Monday, March 26, 2007

Our own Fred

I was on a business trip to Nashville when former senator Fred Thompson told Fox News he was considering a run for president. This weekend, I attended what is likely the first "official" stump speech of Johnston County's own Fred, new candidate for governor, state senator Fred Smith.

The senator made his announcement Friday morning in Raleigh, and that evening was the featured speaker at the county GOP's annual "Reagan Day Dinner" (other Republicans celebrate "Lincoln Day", but I think Johnston County's event more accurately reflects the mind of modern conservative Republicans).

The News & Observer was dismissive of the announcement, making a point of Smith's co-sponsorship of "unsuccessful bills that would raise the cap on charter schools, restrict the use of eminent domain to seize private land and put a state constitutional amendment to ban gay marriage before voters" and an "unsuccessful effort by state Republicans to win a majority in the Senate". They did acknowledge he had been hampered by being a member of the minority party.

No doubt, particularly during the past few years of Democratic control.

Nevertheless, I give Senator Smith full credit for the attempts, and I am glad he touched on the same or related issues in particular at the Friday night event. The senator focused on his business experience, such as creating between six and seven hundred jobs in his contracting, home building, and other companies, and said he would work strenuously to make the state government "reflect our traditional conservative values ... [and] empower people, not bureaucrats."

"The strength of North Carolina is in its people, not its government," he said.

Smith also said his time serving as a Johnston County commissioner was invaluable experience to learn about local issues. Representative Leo Daughtry, introducing the senator, had already pointed out the current governor's career went from law school straight to state employment, while Smith's path had including military service, founding a legal firm, then building several successful businesses in Johnston County.

"Mike Easley knows how easy it is to sign the back of a check," said Daughtry. "Fred Smith knows how hard it is to sign the front of the check," meeting payrolls and dealing with the effects of taxes, regulations, and the effect of state spending.

Smith said, "We need a government that understands that all that mothers and fathers want is a student-centered education for their children." He gave general support to public schools in the speech, though his support of bills promoting charter schools and his consistent support of homeschooling indicate a broader view of education than simply more funding for the Department of Public Instruction.

He also referenced the recent death of a Johnston County father and son in a crash with an illegal immigrant as "a disgrace" which he blames on a government which tolerates lackadaisical enforcement of immigration rules.

"Under the rule of law, when one part of the law is weakened, it weakens all," he said. "We at the state and national levels [of government] should do everything we can to solve this immigration crisis. [And] No one should be rewarded for coming here illegally."

He also gave his support to a constitutional amendment to protect the definition of marriage; he did not specify if he meant the state or the federal constitution.

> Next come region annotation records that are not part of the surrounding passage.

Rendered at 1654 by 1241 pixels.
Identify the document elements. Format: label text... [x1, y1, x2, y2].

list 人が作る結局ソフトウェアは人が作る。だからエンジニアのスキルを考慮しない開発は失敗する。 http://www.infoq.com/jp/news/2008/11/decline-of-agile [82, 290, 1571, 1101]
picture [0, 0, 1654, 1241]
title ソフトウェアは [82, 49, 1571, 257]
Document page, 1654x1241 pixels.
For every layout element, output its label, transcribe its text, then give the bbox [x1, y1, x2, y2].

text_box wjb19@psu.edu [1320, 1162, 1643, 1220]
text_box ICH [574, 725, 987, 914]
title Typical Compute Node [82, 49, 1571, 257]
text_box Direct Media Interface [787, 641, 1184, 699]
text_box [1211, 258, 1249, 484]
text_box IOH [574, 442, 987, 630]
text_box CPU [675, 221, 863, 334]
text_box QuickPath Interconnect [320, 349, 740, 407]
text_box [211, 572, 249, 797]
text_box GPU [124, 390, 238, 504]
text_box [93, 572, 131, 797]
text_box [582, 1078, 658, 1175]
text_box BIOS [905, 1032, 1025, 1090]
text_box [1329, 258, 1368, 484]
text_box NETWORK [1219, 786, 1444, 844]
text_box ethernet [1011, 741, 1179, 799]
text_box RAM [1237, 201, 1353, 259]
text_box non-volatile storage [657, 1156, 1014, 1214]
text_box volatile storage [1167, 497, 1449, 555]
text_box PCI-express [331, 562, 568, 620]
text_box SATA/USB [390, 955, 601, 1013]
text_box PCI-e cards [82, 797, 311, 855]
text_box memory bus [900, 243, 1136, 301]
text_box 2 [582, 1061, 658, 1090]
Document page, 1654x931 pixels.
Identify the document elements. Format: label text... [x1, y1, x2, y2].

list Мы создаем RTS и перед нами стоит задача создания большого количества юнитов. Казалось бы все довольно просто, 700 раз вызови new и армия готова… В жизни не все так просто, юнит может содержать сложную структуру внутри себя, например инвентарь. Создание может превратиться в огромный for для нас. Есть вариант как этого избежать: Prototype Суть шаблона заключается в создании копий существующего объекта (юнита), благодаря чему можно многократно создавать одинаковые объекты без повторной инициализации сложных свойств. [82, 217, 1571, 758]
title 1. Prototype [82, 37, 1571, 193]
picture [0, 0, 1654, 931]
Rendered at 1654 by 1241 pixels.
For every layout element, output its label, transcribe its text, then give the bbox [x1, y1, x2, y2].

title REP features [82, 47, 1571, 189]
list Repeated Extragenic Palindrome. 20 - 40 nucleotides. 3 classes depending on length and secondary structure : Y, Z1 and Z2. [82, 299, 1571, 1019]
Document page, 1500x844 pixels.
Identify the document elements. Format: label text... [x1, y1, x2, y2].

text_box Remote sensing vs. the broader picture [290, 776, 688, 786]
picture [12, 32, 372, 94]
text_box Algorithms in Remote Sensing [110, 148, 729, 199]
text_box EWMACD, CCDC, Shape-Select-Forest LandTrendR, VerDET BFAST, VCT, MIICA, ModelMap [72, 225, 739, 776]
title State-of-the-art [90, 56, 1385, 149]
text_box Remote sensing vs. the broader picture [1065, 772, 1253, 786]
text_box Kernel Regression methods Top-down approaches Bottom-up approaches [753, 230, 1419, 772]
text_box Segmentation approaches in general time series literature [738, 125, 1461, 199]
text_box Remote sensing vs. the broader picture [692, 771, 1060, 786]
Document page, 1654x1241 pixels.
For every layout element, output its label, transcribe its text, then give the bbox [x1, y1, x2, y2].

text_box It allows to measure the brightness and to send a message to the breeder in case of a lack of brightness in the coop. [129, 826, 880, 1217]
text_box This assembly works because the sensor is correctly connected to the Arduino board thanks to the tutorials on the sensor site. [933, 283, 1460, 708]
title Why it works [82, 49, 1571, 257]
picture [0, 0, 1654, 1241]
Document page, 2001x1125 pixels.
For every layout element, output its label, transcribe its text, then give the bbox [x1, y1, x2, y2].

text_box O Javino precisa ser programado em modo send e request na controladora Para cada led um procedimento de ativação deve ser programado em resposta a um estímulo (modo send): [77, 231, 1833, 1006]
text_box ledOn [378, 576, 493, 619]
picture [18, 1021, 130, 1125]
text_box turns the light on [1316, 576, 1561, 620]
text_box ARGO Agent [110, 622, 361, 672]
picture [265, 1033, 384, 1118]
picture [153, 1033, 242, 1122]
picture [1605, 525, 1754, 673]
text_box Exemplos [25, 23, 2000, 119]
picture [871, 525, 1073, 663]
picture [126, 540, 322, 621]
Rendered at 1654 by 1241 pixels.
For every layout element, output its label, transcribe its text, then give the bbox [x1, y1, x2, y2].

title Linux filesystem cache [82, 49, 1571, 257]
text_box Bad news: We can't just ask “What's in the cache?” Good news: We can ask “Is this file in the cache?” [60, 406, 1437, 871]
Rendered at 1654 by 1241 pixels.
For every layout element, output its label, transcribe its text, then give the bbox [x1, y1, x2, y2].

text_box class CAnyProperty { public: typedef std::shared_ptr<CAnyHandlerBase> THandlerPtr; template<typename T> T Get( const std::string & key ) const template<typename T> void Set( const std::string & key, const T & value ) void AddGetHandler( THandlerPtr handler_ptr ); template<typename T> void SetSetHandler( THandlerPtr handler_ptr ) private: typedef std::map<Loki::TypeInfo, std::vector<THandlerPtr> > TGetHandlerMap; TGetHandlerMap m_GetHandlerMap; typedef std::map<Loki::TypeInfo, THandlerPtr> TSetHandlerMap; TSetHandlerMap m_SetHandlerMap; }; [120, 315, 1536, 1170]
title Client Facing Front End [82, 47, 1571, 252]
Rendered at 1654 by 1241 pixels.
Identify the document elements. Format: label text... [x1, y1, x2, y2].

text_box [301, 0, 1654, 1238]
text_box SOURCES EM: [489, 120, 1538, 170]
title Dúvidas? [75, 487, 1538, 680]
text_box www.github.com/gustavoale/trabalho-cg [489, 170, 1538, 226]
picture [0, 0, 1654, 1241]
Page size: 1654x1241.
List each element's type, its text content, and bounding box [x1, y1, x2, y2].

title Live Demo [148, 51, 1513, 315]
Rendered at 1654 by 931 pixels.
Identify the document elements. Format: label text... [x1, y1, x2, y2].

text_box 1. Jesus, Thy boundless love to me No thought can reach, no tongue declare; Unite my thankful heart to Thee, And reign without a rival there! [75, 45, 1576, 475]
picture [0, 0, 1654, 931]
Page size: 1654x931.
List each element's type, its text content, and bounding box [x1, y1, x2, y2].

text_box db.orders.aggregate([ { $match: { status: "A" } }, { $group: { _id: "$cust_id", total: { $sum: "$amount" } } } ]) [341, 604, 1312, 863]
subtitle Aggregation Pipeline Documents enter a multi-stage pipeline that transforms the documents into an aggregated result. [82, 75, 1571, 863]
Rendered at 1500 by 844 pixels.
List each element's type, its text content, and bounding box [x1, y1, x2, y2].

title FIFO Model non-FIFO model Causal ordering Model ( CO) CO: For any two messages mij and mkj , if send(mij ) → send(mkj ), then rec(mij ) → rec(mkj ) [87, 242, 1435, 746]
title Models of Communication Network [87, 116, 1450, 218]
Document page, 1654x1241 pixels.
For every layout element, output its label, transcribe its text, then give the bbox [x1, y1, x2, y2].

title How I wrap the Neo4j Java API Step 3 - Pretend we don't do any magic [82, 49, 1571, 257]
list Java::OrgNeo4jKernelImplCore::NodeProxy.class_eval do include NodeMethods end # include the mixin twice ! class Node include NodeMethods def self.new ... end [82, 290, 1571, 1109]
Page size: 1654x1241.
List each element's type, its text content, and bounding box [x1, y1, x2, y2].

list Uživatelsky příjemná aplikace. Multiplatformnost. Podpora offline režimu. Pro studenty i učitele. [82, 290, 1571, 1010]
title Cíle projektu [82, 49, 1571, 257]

Over three hundred people showed up for the event, which included a formal recognition of veterans and current servicemen -- I did not notice any servicewomen standing, though I saw nothing to exclude them. The audience included more than the Johnston County GOP faithful, since the sheriffs of at least three counties were in attendance, along with Republican chairmen from Wayne, Cleveland, Rutherford, Samson, Guilford, Bertie, and Scotland Counties.